Quem faz o curso, não se queixa. ''Já entrei sabendo o que era o curso, meu pai era geógrafo, meu avô, topógrafo'', diz Daniel Perazzzo, 29 anos, que acaba de completar o curso e já escolheu sua área: fazer levantamentos topográficos e geodésicos (GPS). Ele lembra, porém, que só tomou conhecimento da existência do curso ao ler o manual do candidato da UFPR.
Cesar Rafael Lopes, 22 anos, que está no décimo semestre, faz uma advertência aos interessados. ''Tem que ter perfil para engenharia. Engenharia Cartográfica não é Geografia, e tem que gostar muito de cálculo e programação, ou não dá certo'', diz, lembrando que uma grande parte faz o vestibular em função da baixa concorrência, mas por falta de preparo ou de identidade com a profissão, muitos saem do curso. Dos 44 que entram por ano, no máximo 25 acabam se formando.
Esse pequeno número de formandos, segundo o coordenador, garante um baixo índice de desemprego na profissão. Isso não significa que o recém-formado não tenha dificuldades para obter emprego. Segundo o engenheiro cartógrafo Ricardo Villar Neves, 29, formado há dois anos, um dos problemas é que a função do cartógrafo, muitas vezes, é preenchida por profissionais de outras áreas, como arquitetos, geógrafos, engenheiros agrônomos. Outra dificuldade é conseguir que as empresas paguem o piso salarial de engenheiro, estabelecido em oito salários mínimos. ''Ninguém paga'', afirma.

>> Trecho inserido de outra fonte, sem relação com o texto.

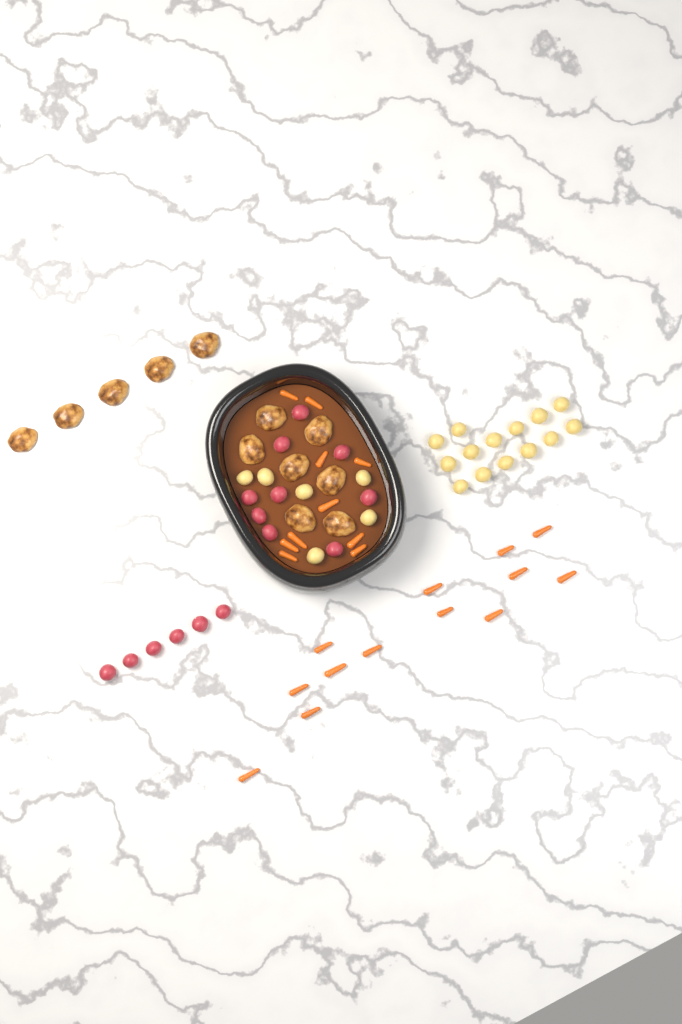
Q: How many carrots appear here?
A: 23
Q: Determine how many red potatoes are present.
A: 15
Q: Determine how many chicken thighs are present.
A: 12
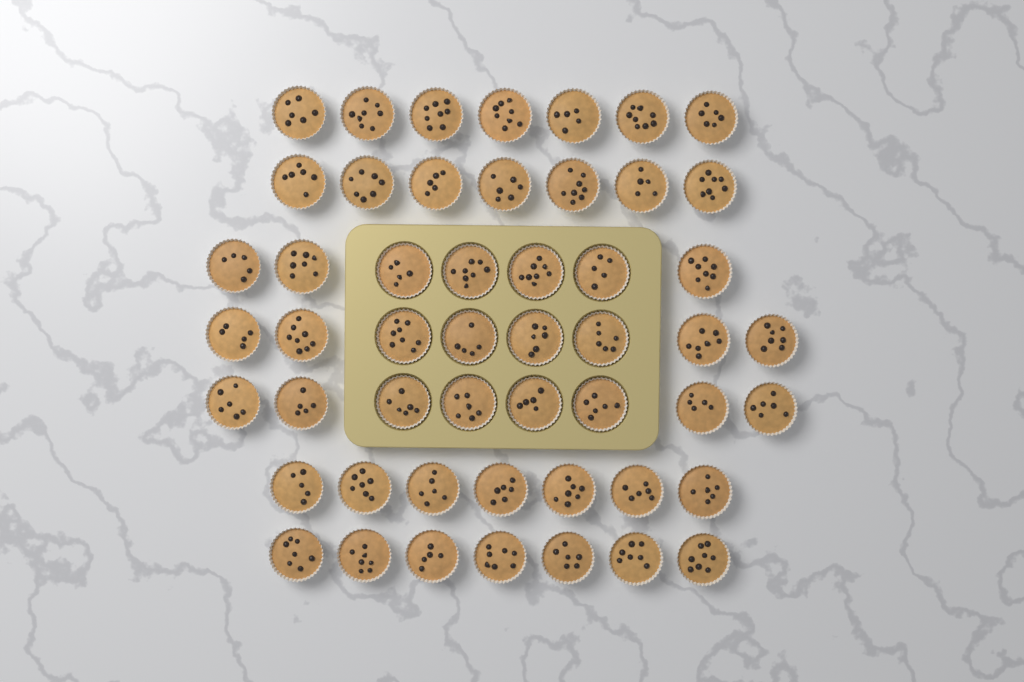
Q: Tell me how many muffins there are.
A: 51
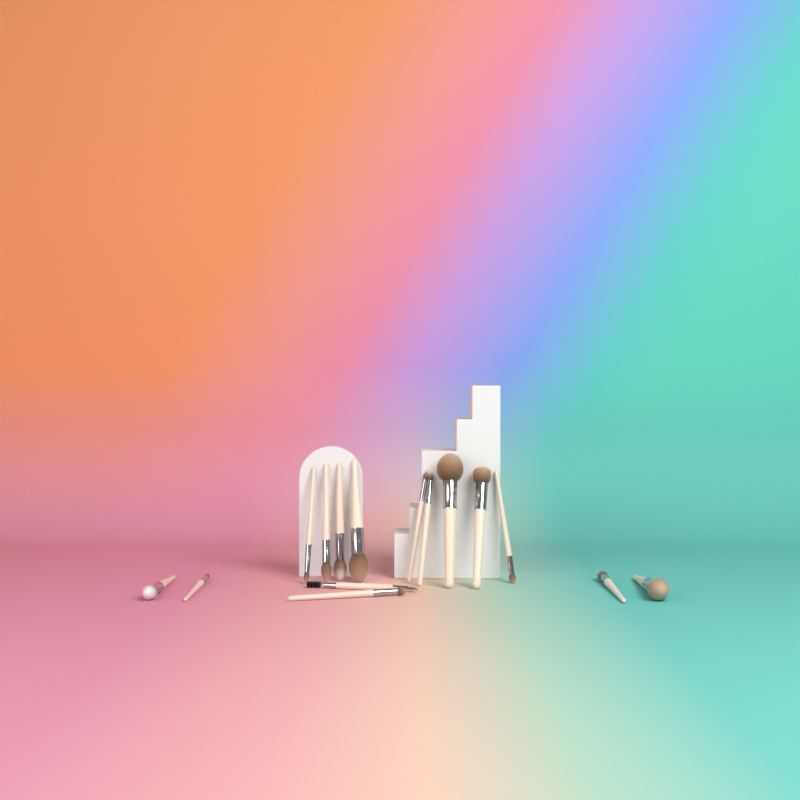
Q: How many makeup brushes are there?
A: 15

As maiores empresas que trabalham na área de cartografia, realizando levantamento de dados, fotometria, cadastro urbano, entre outras atividades, têm sede em Curitiba. Isso garante vaga em estágio a todos alunos, mas nem sempre rende emprego. As maiores oportunidades, acredita Ricardo, ainda estão em mercados menos explorados, como nas regiões Norte e Nordeste do Brasil. ''Quem se dispõe a sair dos grandes centros tem mais chances'', acredita.(M.G.)